When you output the entries, begin with the first line and end with the line containing "borrowers. The app’s agents systematically", keeping each line exactly as it is.

** Opening Extracted entries block **

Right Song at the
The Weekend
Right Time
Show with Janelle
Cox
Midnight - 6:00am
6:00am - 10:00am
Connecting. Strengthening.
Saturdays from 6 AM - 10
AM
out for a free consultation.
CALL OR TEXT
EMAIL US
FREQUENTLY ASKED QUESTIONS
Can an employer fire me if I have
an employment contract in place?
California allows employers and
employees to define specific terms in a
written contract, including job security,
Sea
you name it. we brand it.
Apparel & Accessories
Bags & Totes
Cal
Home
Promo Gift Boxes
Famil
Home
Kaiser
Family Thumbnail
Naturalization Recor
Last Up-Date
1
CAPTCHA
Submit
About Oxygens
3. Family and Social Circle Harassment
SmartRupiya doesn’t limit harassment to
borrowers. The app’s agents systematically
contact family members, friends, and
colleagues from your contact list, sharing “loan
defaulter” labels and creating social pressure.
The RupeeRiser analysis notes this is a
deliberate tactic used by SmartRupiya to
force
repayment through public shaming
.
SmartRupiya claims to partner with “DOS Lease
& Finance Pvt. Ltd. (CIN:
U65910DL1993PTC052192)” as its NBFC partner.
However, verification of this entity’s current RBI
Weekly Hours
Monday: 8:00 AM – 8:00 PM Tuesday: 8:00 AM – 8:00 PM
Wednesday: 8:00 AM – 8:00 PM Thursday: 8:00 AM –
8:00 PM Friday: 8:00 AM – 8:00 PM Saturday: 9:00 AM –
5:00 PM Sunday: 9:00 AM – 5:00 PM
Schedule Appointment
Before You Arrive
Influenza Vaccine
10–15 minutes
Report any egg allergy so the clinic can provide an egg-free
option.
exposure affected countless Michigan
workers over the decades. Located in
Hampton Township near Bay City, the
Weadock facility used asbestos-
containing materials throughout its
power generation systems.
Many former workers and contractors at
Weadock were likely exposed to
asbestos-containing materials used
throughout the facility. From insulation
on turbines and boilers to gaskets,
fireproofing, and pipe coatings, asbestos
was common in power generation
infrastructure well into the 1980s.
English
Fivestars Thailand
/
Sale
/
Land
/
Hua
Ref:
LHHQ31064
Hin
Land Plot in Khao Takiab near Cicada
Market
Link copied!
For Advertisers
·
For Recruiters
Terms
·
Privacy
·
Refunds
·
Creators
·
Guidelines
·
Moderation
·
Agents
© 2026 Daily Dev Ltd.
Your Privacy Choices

** Closing Extracted entries block **

Result:
Right Song at the
The Weekend
Right Time
Show with Janelle
Cox
Midnight - 6:00am
6:00am - 10:00am
Connecting. Strengthening.
Saturdays from 6 AM - 10
AM
out for a free consultation.
CALL OR TEXT
EMAIL US
FREQUENTLY ASKED QUESTIONS
Can an employer fire me if I have
an employment contract in place?
California allows employers and
employees to define specific terms in a
written contract, including job security,
Sea
you name it. we brand it.
Apparel & Accessories
Bags & Totes
Cal
Home
Promo Gift Boxes
Famil
Home
Kaiser
Family Thumbnail
Naturalization Recor
Last Up-Date
1
CAPTCHA
Submit
About Oxygens
3. Family and Social Circle Harassment
SmartRupiya doesn’t limit harassment to
borrowers. The app’s agents systematically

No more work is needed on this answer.